--- BEGIN GIVEN PASSAGE ---

There are several parallel efforts to capture information about Clowder metrics:
- User activity (backend)
- resources created or uploaded
- bytes added or removed
- extractors triggered & runtime
- User activity (frontend)
- page views
- System health
- Response time
The goal is to minimize number of moving parts to capture and store this data. Below is summary of our discussion from 12/7.
RabbitMQ Queue & Flask API
Use queue to store data points. Not an extractor queue, but a special new system queue.
- Clowder can write messages directly to RabbitMQ
- Lightweight Flask API we run in a python container that also connects to RabbitMQ
- Other code can post datapoints to this API, that get forwarded to RabbitMQ
Internal Clowder events service
For the user activity (Max's reporting part and Mike's Clickstream stuff basically) we can call an internal RabbitMQ service for the events that we want to capture, to generate datapoints.
Clowder health monitor(s)
Bing's external monitor can't call Clowder, because it has to operate even when Clowder is down. Instead the monitors in different regions can collect and post their datapoints to the Flask API, which can go around Clowder into RabbitMQ directly.
Finally, we need a service to actually pull the messages from RabbitMQ and write them into a database, whether that is MongoDB or InfluxDB or whatever. Maybe these could register with Clowder like extractors even, so that they each get a separate queue and multiples can log to different destinations at once.
Let's consider some different types of events. Assume user and timestamp for all data captured too.
|component||event type||data captured||notes|
|fileid, datasetid, spaceid, bytes|
|extractions||extraction event||message, type (queued or working)||do we care about data traffic downloaded to the extractor containers?|
|health||ping update||response time, queue length, other?|

--- END GIVEN PASSAGE ---

*PROBLEMS TO SOLVE*
1. According to the Clowder metrics discussion, why can't Bing's external monitor call Clowder?
2. Print the lines of the entries unchanged, starting with the line that contains "genus: Blachia" and going on through the final line of the entries.
These entries are unrelated to the Clowder metrics discussion.

--- BEGIN EXERCISE MATERIALS ---

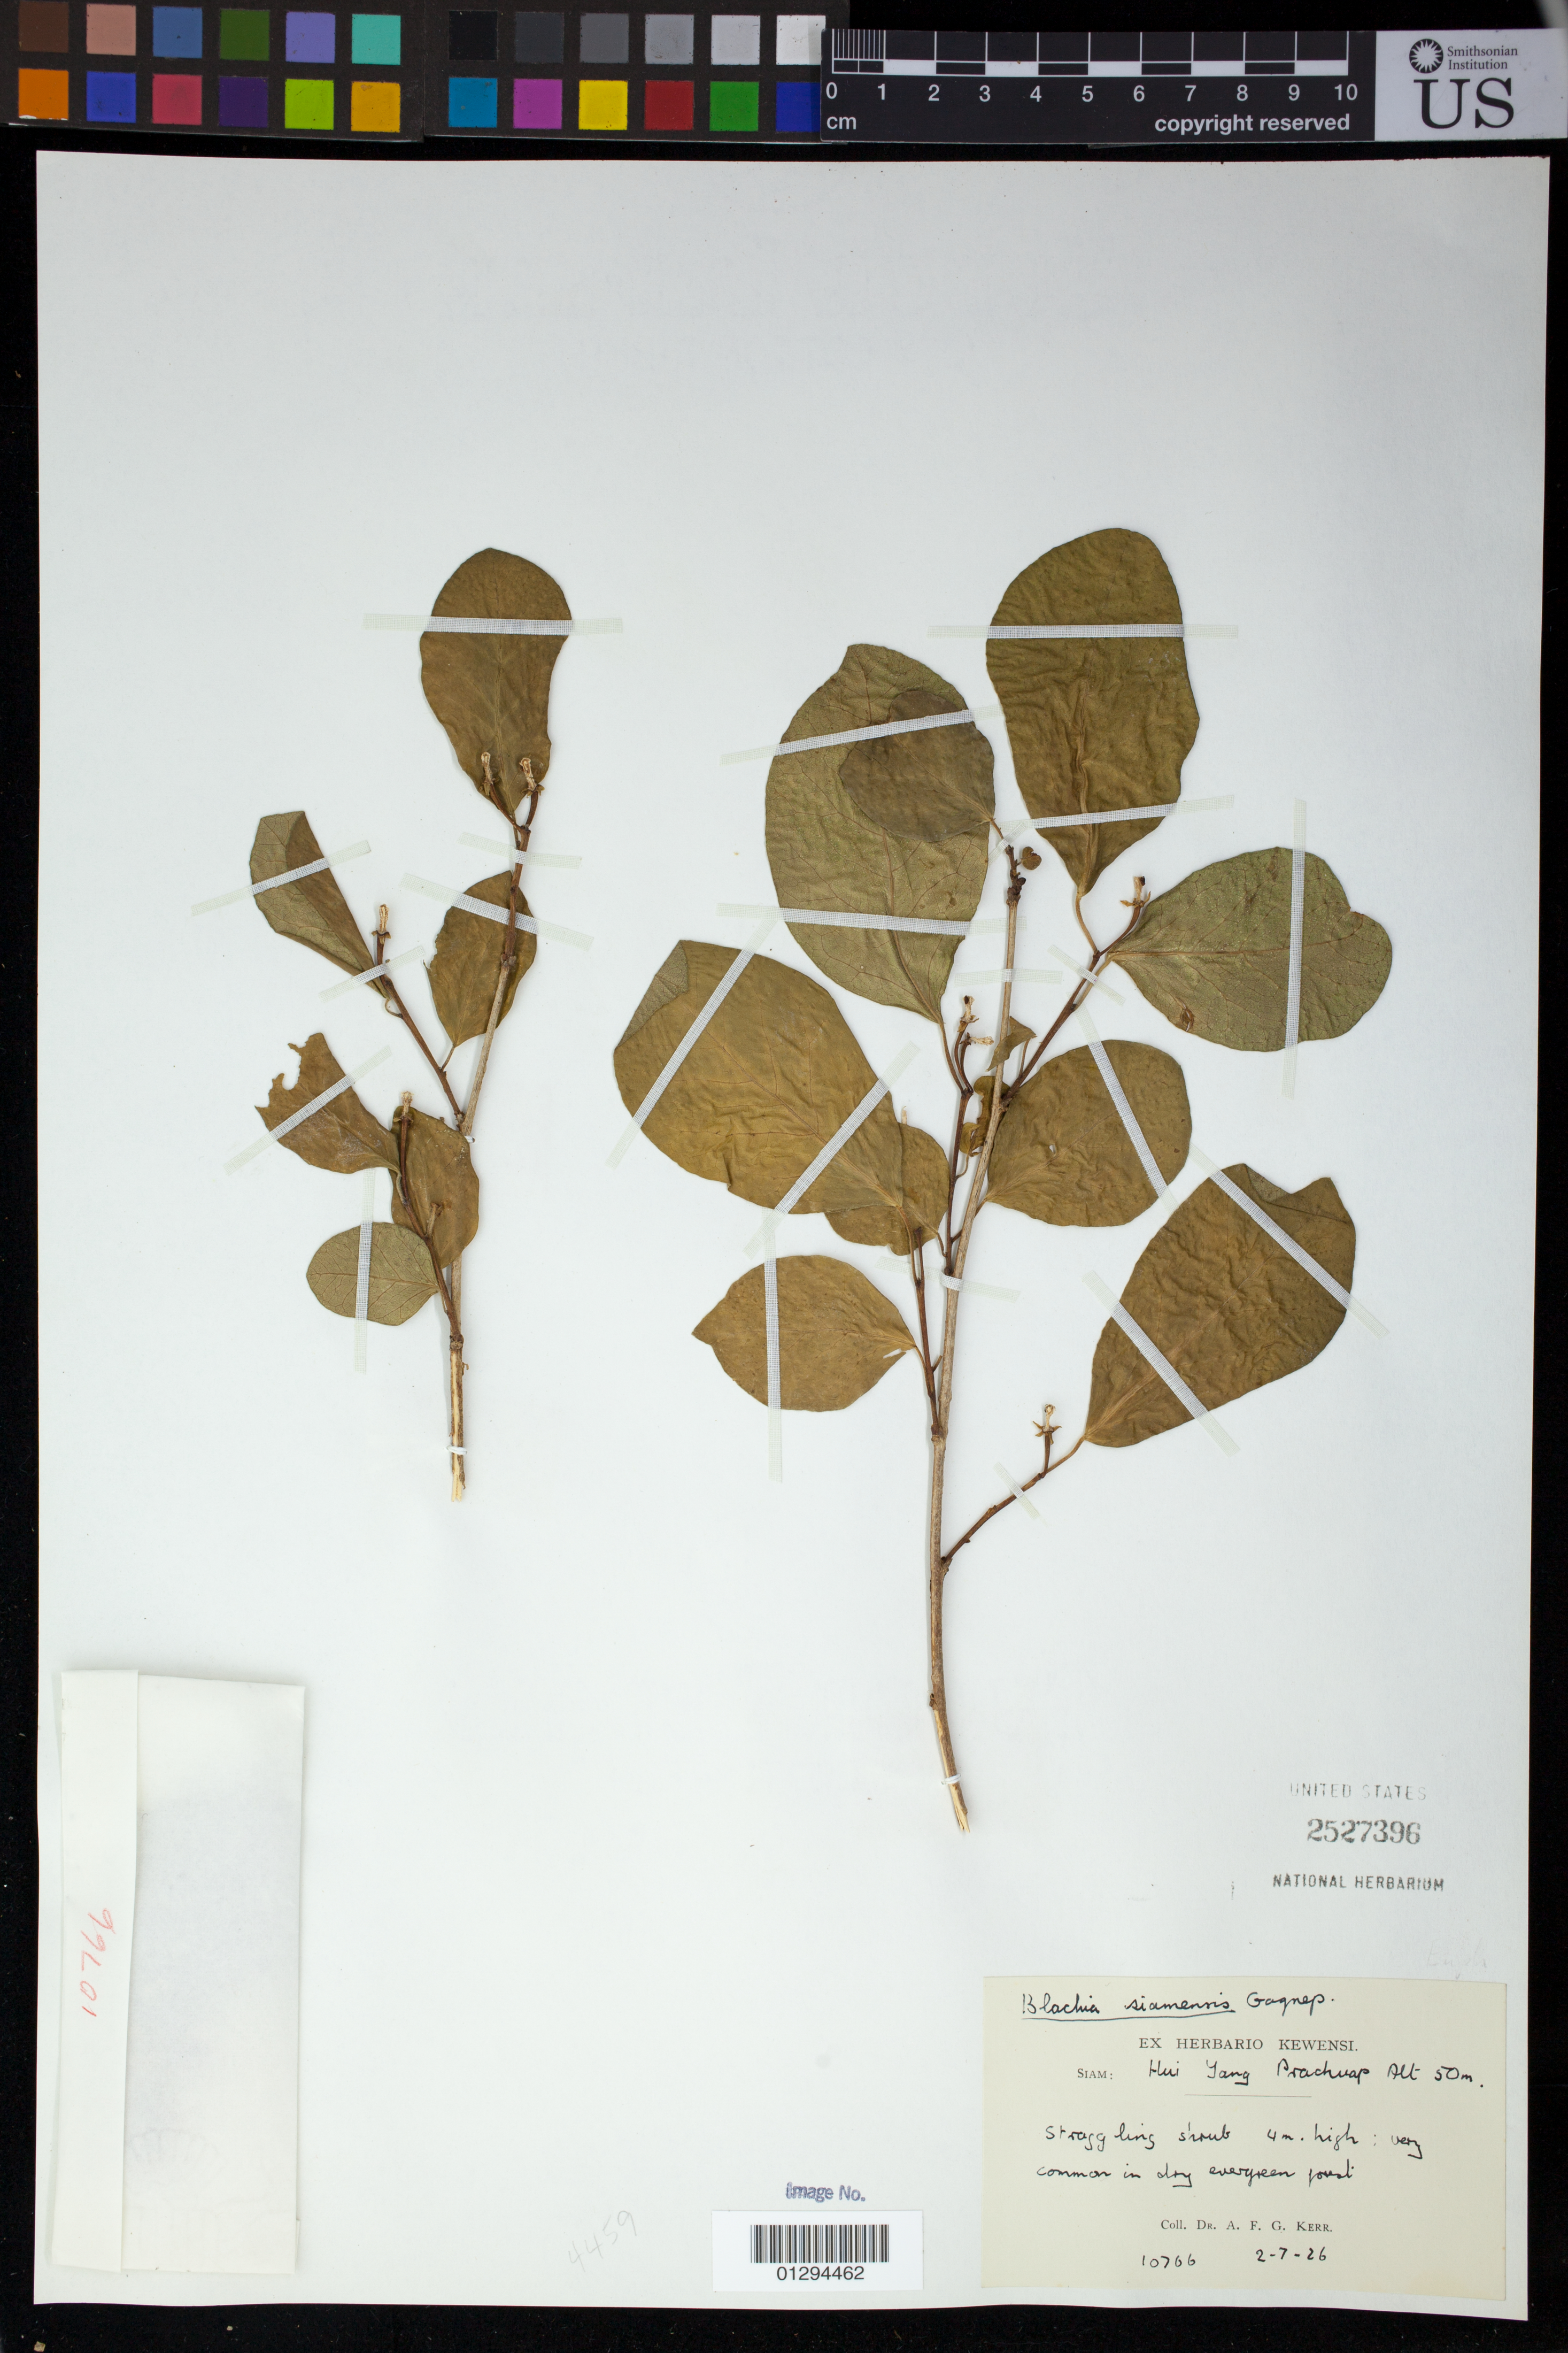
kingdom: Plantae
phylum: Tracheophyta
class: Magnoliopsida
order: Malpighiales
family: Euphorbiaceae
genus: Blachia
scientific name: Blachia siamensis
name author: Gagnep.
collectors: A. F. G. Kerr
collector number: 10766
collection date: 1926-07-02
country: Thailand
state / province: Prachuap Khiri Khan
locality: Hui Yang Prachuap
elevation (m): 50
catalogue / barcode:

--- END EXERCISE MATERIALS ---

*TASK-BY-TASK SOLUTIONS*
1. It has to operate even when Clowder is down.

2.
genus: Blachia
scientific name: Blachia siamensis
name author: Gagnep.
collectors: A. F. G. Kerr
collector number: 10766
collection date: 1926-07-02
country: Thailand
state / province: Prachuap Khiri Khan
locality: Hui Yang Prachuap
elevation (m): 50
catalogue / barcode:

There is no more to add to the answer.